[Job item]:
What is the number of lines in these records that hold the word "gian"? Reply with that number alone.

===

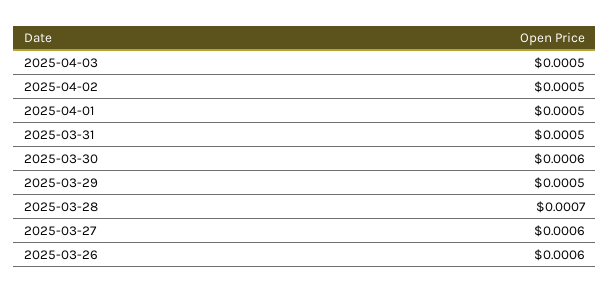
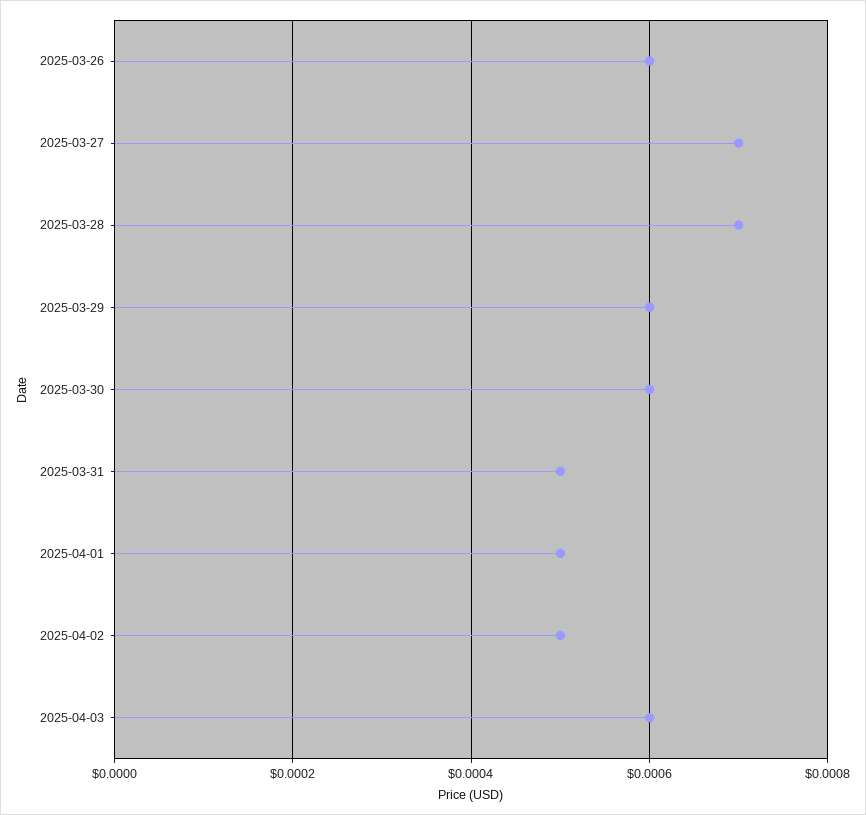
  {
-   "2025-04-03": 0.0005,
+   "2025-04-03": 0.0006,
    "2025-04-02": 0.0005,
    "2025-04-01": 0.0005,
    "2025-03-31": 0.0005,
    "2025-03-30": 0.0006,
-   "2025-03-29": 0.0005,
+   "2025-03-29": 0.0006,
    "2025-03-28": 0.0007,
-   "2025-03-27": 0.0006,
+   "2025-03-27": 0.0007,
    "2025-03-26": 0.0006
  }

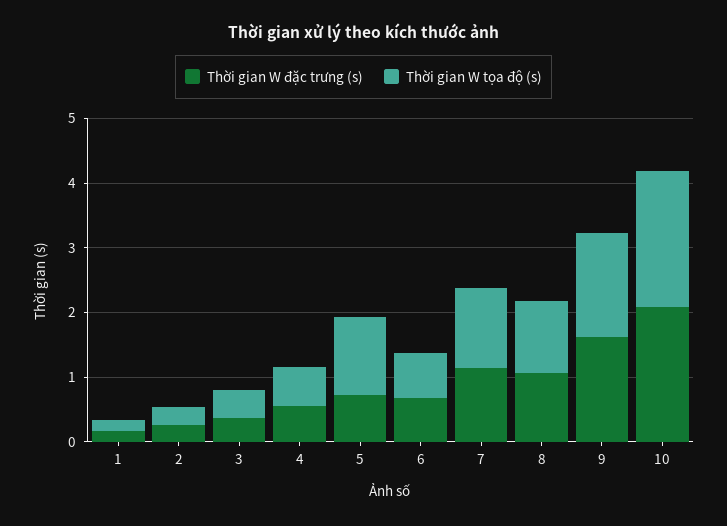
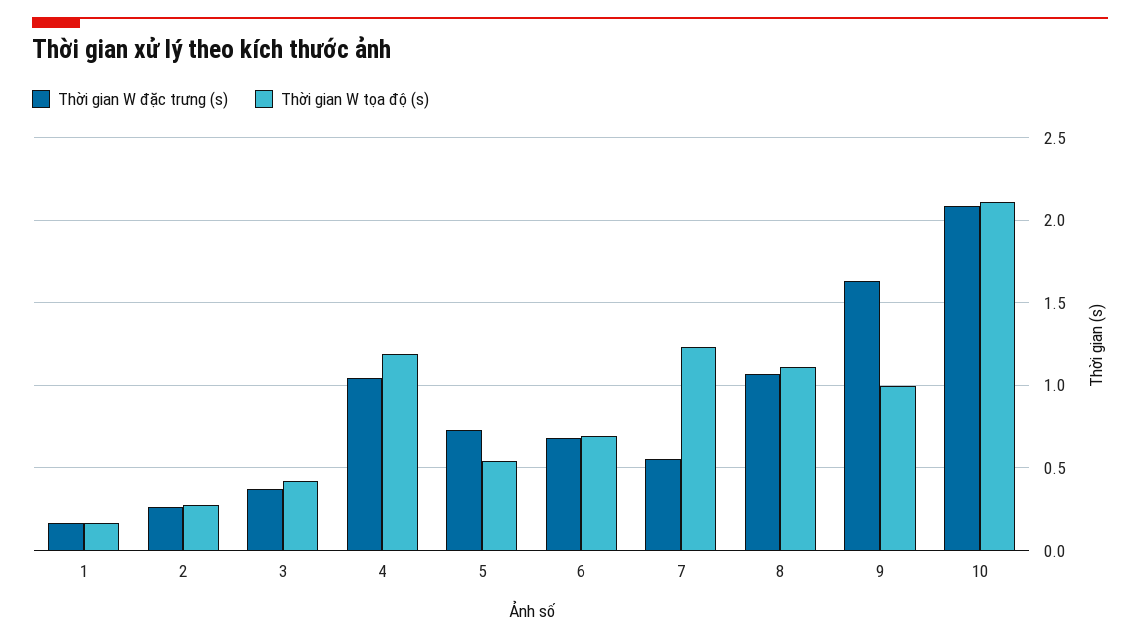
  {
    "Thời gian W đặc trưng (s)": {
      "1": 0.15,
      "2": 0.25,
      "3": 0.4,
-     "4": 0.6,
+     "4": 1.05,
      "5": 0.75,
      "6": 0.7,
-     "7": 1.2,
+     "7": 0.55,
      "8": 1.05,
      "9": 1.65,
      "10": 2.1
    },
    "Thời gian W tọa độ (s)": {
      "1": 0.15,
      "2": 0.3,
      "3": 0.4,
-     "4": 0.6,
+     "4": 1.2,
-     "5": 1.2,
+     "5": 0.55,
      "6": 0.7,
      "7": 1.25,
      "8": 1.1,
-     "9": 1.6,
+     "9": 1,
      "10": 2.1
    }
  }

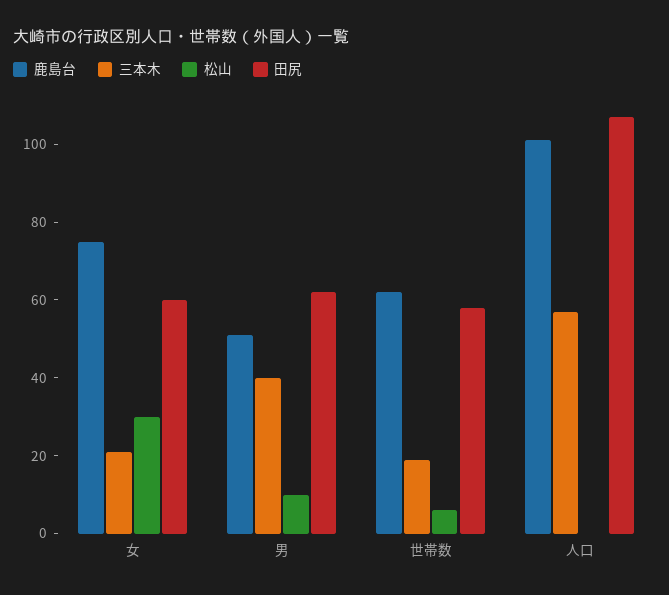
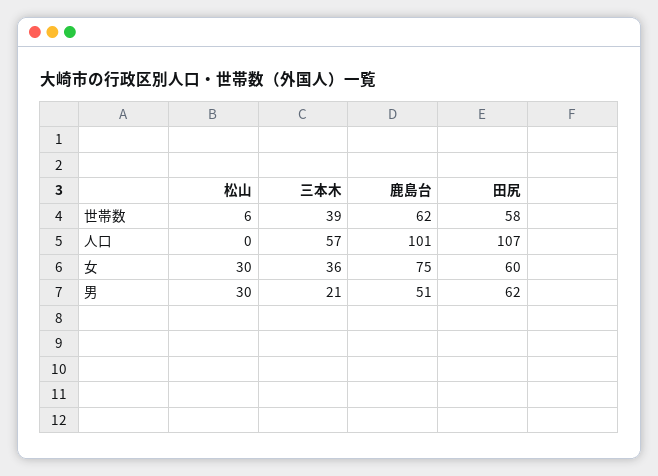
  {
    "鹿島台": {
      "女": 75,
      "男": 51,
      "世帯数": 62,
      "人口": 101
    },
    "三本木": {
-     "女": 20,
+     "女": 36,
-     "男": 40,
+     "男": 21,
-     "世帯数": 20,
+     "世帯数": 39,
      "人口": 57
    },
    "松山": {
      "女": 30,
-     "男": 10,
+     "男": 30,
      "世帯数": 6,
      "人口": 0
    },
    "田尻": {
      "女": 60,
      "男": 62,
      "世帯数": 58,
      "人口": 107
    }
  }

===

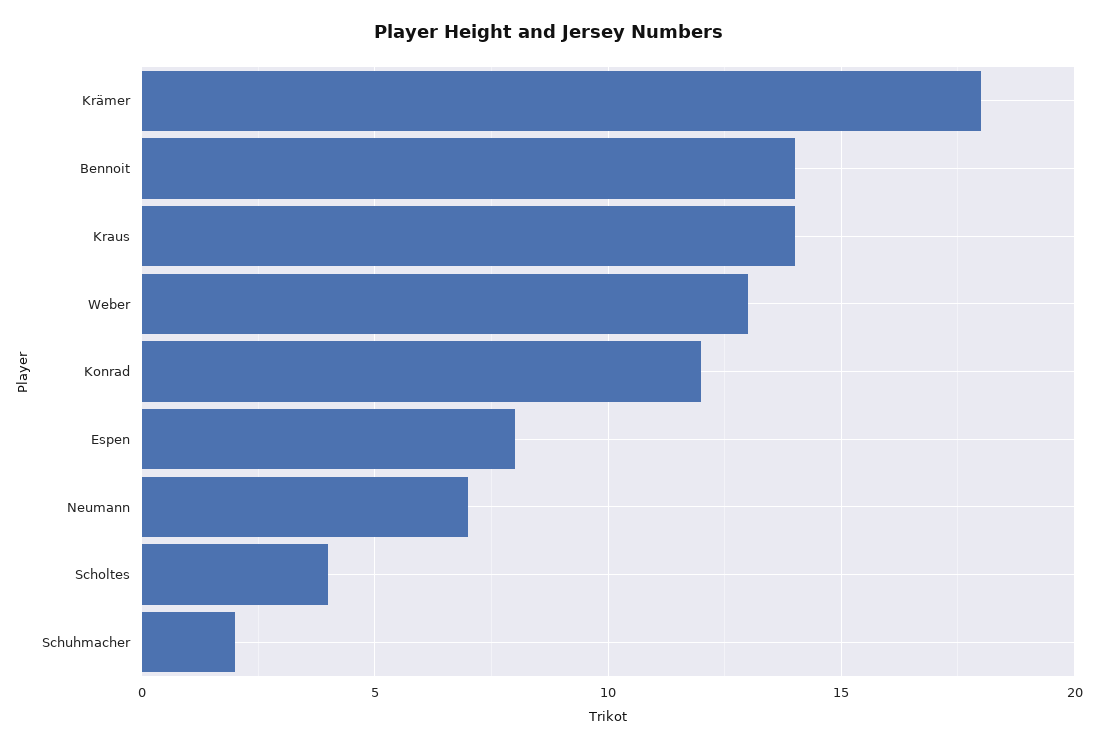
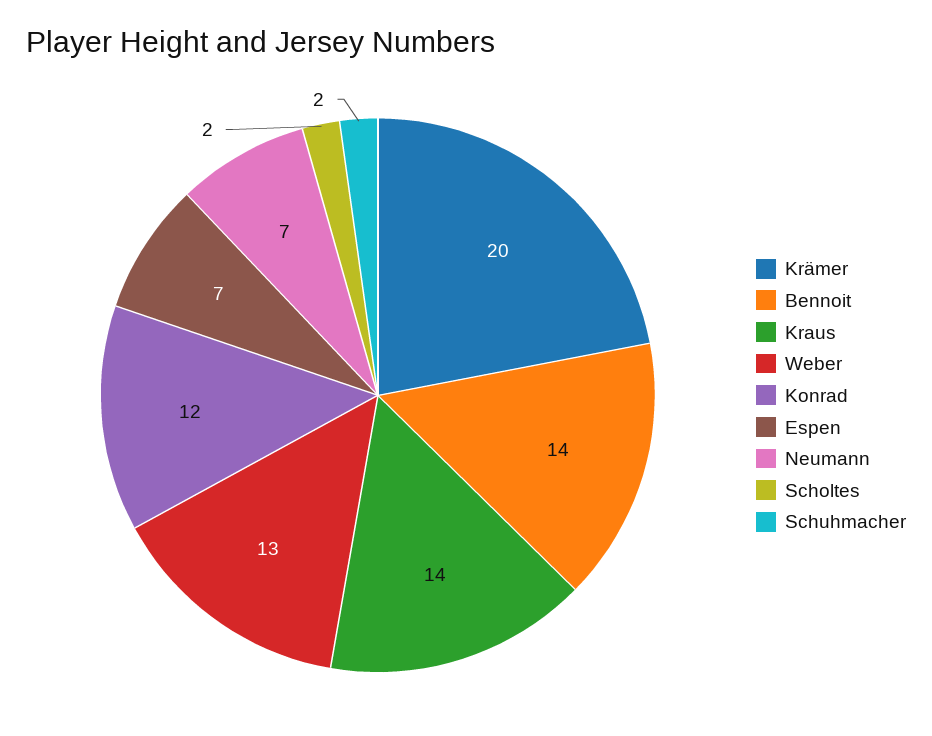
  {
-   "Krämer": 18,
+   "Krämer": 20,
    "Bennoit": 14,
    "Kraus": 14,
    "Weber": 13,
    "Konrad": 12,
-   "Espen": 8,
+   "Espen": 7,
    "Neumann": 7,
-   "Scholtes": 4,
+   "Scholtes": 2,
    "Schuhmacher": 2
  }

===

[Written answer]:
2